Have any Ex JWs married person of another faith?

by Stacey 8 Replies latest jw friends

  • Stacey
    Stacey

    I'm just curious to see how this has worked out for people. Has anyone married a Christian? Catholic? Buddhist? Any other religion?

    My situation is that I was born & raised a JW, left at age 17. I did the Christian route for about 5 years, and got turned off by that. I'm now 31 and have not been involved in any church of any sort for 4+ years. I am not against religion these days (I was for awhile). I still believe in a Creator, I'm just really not up for guessing what that Creator wants from us. That's a whole seperate story.

    At this point in my life I have met a man who I want to spend my life with. He was born & raised Catholic. He's not "die-hard" into his religion, but he attends Mass a couple of Sundays a month. I go with him every once in awhile. I've told him that I dont think I'll ever join his religion in heart. He wants to be married in his church. And I'm considering it, because religion is really not that big of a deal to me anymore. I can go without it, but I also think there's nothing wrong with attending every once in awhile. And honestly, I'd be ok with my kids learning it. They will always know from me, that there are other options and that they will be able to choose. He's aware of my views.

    Anyways, I'm mostly just seeing if there is anyone else out there who has my similar beliefs and is with a person that is a part of a religion.

    Thanks!

  • jschwehm
    jschwehm

    Hi Stacey:

    I do not think you actually have to join the Catholic Church in order to be married in it. I would talk to his priest about that. However, you can go through the Rite of Christian Initiation (RCIA) program which is a class that teaches you about the Catholic faith. That is the normal way someone joins the Catholic Church. I know some have taken the (RCIA) classes without actually joining so as to learn more about the faith and then they have gotten married in the Church. There are a variety of options opened to you. I sent you a private message with more info.

    Jeff Schwehm

  • Phil
    Phil

    Most of my siblings were married to Protestants. When they got married in the Catholic Church it was in a separate part of the church building. The Protestant has to swear to bring up the children as Catholics. Aside from that there is no problem. If you never go to church after you are married I doubt if you will ever see a priest. Perhaps in a small town. Maybe. I was brought up a Catholic and married a Protestant. I have had no problem with either the Protestants or the Catholics. Generally, the church goers as well as the Priests and Ministers are nice pleasant people. My advice, don't let that stop you. There are certainly a lot of other things to worry about that are more important.

    As you said, it is difficult to know what God really wants. I concur.
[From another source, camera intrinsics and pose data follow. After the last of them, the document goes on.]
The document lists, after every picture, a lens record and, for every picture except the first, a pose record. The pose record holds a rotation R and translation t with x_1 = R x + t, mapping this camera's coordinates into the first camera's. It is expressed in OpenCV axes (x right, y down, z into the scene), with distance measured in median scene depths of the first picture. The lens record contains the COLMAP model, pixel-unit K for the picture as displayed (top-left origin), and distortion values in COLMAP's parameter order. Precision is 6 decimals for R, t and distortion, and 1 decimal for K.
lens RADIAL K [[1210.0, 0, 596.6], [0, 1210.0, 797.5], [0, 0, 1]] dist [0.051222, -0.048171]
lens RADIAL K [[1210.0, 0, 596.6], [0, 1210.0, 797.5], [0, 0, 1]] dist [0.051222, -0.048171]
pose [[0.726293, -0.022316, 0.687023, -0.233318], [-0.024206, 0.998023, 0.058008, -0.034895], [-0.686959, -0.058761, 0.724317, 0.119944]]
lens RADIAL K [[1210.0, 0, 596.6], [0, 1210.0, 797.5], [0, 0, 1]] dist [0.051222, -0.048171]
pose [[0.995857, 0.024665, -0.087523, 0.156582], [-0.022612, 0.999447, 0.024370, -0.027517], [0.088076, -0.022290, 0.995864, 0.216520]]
    The biggest mistake you can make is to marry a JW.

  • Phil
    Phil

    Slight correction. There is only one divorce in my family. That was my only brother and he married a Catholic in the Catholic church. He remarried in the Protestant church with his second wife.

  • rekless
    rekless

    YES, a Lutherian

  • Hamas
    Hamas

    No, but the pull of my lady brings that day ever closer, man.

  • berylblue
    berylblue

    PM about her, Hamas. I would love to hear this. You do realize she has to pass my inspection, of course.

  • Athanasius
    Athanasius

    Haven't remarried yet, but have dated women of other faiths.

  • kyria
    kyria

    The man I married used to be in a cult as well! It was called "The Process" and they did a lot of psychic stuff like remote viewing and mind reading. I think they were a lot bigger in England than in the States (an industrial group called Skinny Puppy has a whole album devoted to them), but he was involved in them in Chicago in the 1970's. They preyed on him when he was a shy and skinny 18 year old.

    We actually had a couple of heated arguments over it, I think because I desperately wanted him to admit that the cult had taken advantage of him, but all he would say is that he thought it had been good for him at that time, but it no longer was. I've since lightened up a bit (I was more in my JW "anger" stage at that point), but I don't think he's fully come to terms with the fact that he was taken advantage of by a cult.